Defining mechanisms of action of interleukin-11 on the progression of radiation-induced oral mucositis in hamsters

Abstract

Oral ulcerative mucositis is a common toxicity associated with drug and radiation therapy for cancer. It impacts on quality of life and economic outcomes, as well as morbidity and mortality. Mucositis is often associated with dose limitations for chemotherapy or is a cause for dose interruption for radiation. The complexity of mucositis as a biological process has only been recently appreciated. It has been suggested that the condition represents a sequential interaction of oral mucosal cells and tissues, pro-inflammatory cytokines and local factors such as saliva and the oral microbiota. The recognition that the pathophysiology of mucositis is a multifactorial process was partially suggested by the observation that interleukin-11 (IL-11), a pleotropic cytokine, favorably altered the course of chemotherapy-induced mucositis in an animal model. In the current study, we evaluated a series of biologic and morphologic outcomes to determine their roles and sequence in the development of experimental radiation-induced mucositis and to evaluate the effects of IL-11 in attenuating them. Our results suggest that IL-11 favorably modulates acute radiation-induced mucositis by attenuating pro-inflammatory cytokine expression. Data are also presented which help define the pathobiological sequence of mucositis.

Introduction

Oral mucositis is a common and painful toxicity experienced by patients receiving radiation therapy for the treatment of head and neck cancer [1]. Not only are the lesions terribly symptomatic, but they are often of such severity as to require breaks in therapy, intravenous fluid support or the need for parenteral nutrition. Despite the clinical significance of mucositis, there is no predictable way to effectively prevent or treat the condition.
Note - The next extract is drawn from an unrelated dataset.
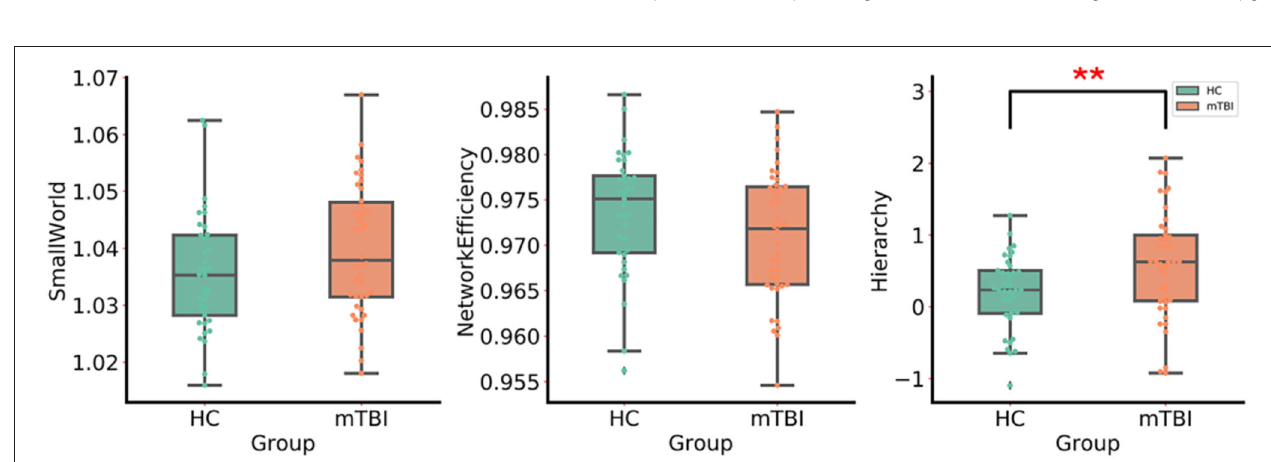
FIGURE 2 | The group differences in the global network metrics of WM structural networks. ** Indicates p < 0.05. mTBI, mild traumatic brain injury; HC, healthy control.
It has been generally taken for granted that the pathogenesis of mucositis was based on the nonspecific toxic effects of radiation or chemotherapy directed at the rapidly dividing cells of the oral basal epithelium. The paradigm directed that these cells were inhibited from proliferating, resulting in an atrophic oral mucosa which was easily damaged and failed to regenerate. While it is likely that the direct effect of radiation on epithelial cells plays a role in the generation of mucositis, current thinking suggests that the process is more biologically complex. It has been speculated that mucositis results from a process which includes changes in endothelium and connective tissue, as well as epithelium, that is stimulated by a number of cytokines [2]. The oral microbiotic flora, saliva and functional trauma provide an indigenous environment which modulates the frequency, course and severity of mucositis.

It seems likely that the initial oral tissue response to radiation occurs at the endothelial and connective tissue level. We have hypothesized that free radical formation leading to fibronectin disruption results in the activation of transcription factors, stimulation of pro-inflammatory cytokine production and tissue damage [3]. Earlier studies have shown a relationship between increased levels of pro-inflammatory cytokines in peripheral blood and the presence of non-hematologic toxicities [4]. Other data suggest that endothelial injury occurs simultaneously [5]. Concurrently, damage to the basal epithelial cells prevents their replication. No studies exist which have determined whether these cells undergo necrosis or apoptosis. Bacterial colonization of the damaged epithelium provides an opportunity for bacterial cell wall products to penetrate the injured mucosa and further stimulate the release of damaging cytokines.

Interleukin-11 (IL-11) is a pleiotropic 178-amino acid polypeptide with a molecular weight of 19 kDa which is expressed by a wide range of mesenchymal tissues [6]. Recombinant human IL-11 (rhIL-11) has a number of biologic activities which might impact on mucositis including modulation of inflammation, cellular proliferation and differentiation, protection of connective tissue and the inhibition of apoptosis induction [7], [8]. Subcutaneous administration of rhIL-11 reduces the frequency, severity, and duration of oral mucosal damage induced by 5-fluorouracil in hamsters [9]. In addition, IL-11 confers protection to the mucosa of the small intestine to challenges of either radiation or combined chemotherapy and radiation [10].

The objective of this investigation was to evaluate and define the mechanisms by which rh-IL-11 attenuates mucositis in response to acute radiation by evaluating its effect on mucosal levels of pro-inflammatory cytokine expression, apoptosis and morphologic changes.